While looking at the new prlimit() system call in Linux 2.6.36, I surveyed the various system calls that allow one process to change the operation or attributes of another (arbitrary) process. In general, these system calls require either that the caller is privileged (i.e., has some capability) or that there is a match between the credentials (user or group IDs) of the calling process and the target process.
There's a great deal of inconsistency. As at 2.6.36, here's what we have (in the following, uid means the real UID of the caller, euid means the effective UID, and suid means the saved set-user-ID; a similar convention applies for the group IDs--thus gid, egid, sgid; and a "t-" prefix means the corresponding credentials of the target process):
- setpriority(), sched_setscheduler(), sched_setparam(), sched_setaffinity(): CAP_SYS_NICE || euid == t-uid || euid == t-euid. This is sane: you can make changes to another process if you have the right capability or you own the process--that is, you (i.e., here "you" means the UID currently operated via the effective UID) can change the attributes of a process that was originally created by you (euid == t-uid) or one that has assumed (via the set-user-ID mechanism) your identity (euid == t-euid).

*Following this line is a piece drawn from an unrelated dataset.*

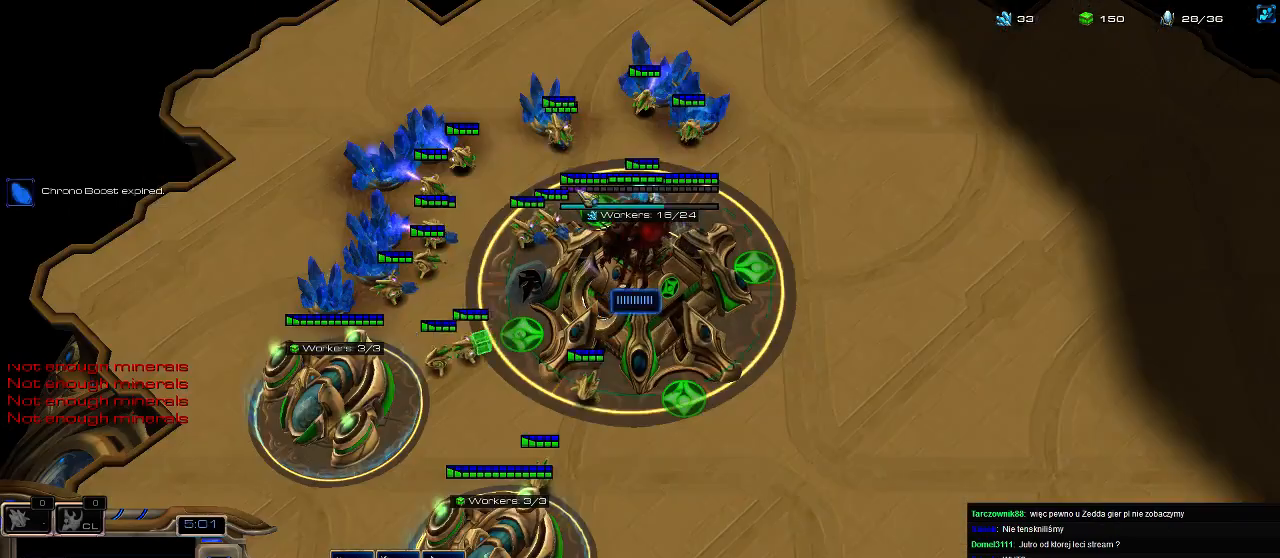
{"keys": [], "events": [[33, "f2", "up"], [100, "5", "down"], [167, "5", "up"], [267, "5", "down"], [367, "5", "up"], [433, "5", "down"], [500, "5", "up"]]}
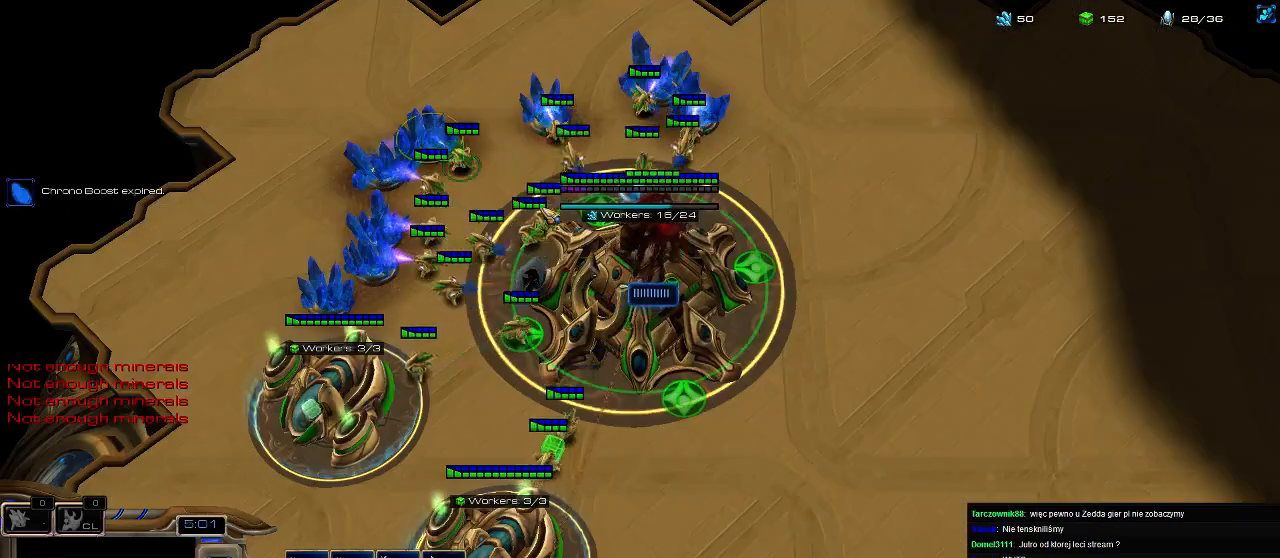
{"keys": ["5"], "events": [[100, "5", "down"], [200, "5", "up"], [300, "5", "down"], [400, "5", "up"], [433, "5", "down"]]}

POSIX specifies that the checks for setpriority() are uid == t-euid || euid == t-euid; the Linux semantics are arguably saner (and are consistent with historical BSD behavior). POSIX specifies sched_setscheduler() and sched_setparam() but does not specify their permission-checking semantics.

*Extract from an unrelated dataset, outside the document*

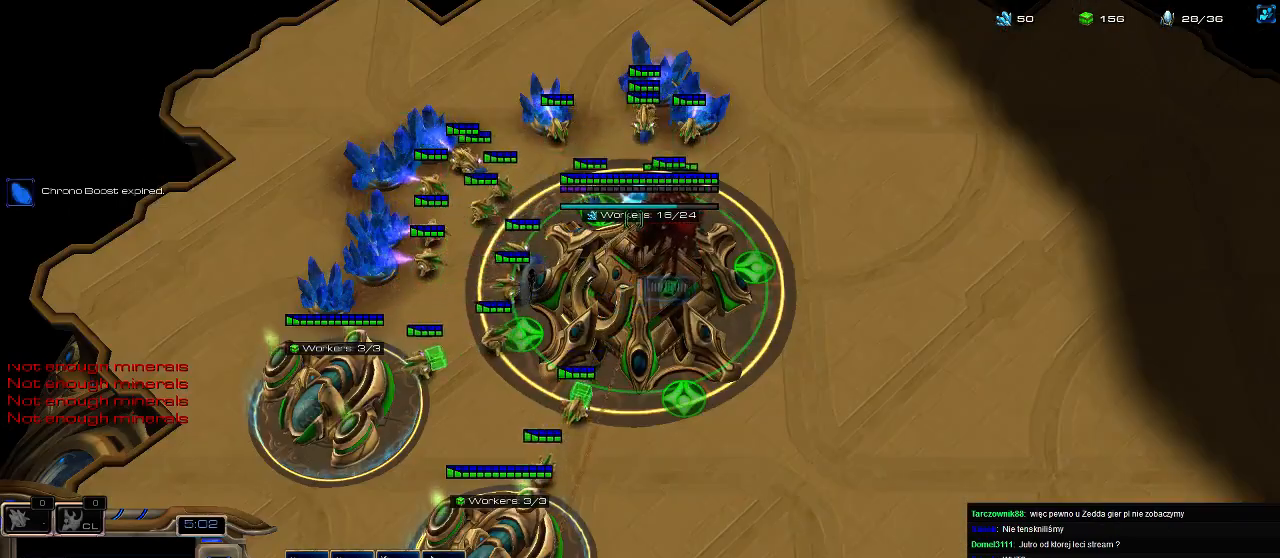
{"keys": [], "events": [[33, "5", "up"], [67, "f3", "down"], [133, "f3", "up"], [267, "f2", "down"], [333, "f2", "up"], [400, "5", "down"], [467, "5", "up"]]}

- ioprio_set(): CAP_SYS_NICE || uid == t-uid || euid == t-uid. The caller is privileged, or the caller's real or effective UID matches the target process's UID. There's no obvious reason for the inconsistency with setpriority().
- migrate_pages(), move_pages(): CAP_SYS_NICE || uid == t-uid || uid == t-suid || euid == t-uid || euid == t-suid. Like setpriority(), but you can also make changes if your real UID matches target credentials. Again, there's no obvious reason for the inconsistency with setpriority().
- kill(), killpg(): CAP_KILL || uid == t-uid || uid == t-suid || euid == t-uid euid == t-suid. The UID-matching semantics are as required by POSIX: the real or effective UID of the caller must match the real or saved set-user-ID of the target.
- prlimit(): CAP_SYS_RESOURCE || (uid == t-uid && uid == t-euid && uid == t-suid) && (gid == t-gid && gid == t-guid && gid == t-sgid). Now we start to get into strange territory. Using CAP_SYS_RESOURCE makes sense, because CAP_SYS_RESOURCE is used for the privilege checks in the setrlimit() system call. However, requiring that all of the UIDs of the target match the real UID of the caller is quite inconsistent with any of the other APIs. Adding an analogous check for the group IDs further compounds the inconsistency.
One thing to note: the behavior of most of the Linux-specific system calls (i.e.,
ioprio_set(),
move_pages(),
migrate_pages(), and
prlimit()) was documented only after the implementation, which I'd argue was a contributing factor to the inconsistencies described above.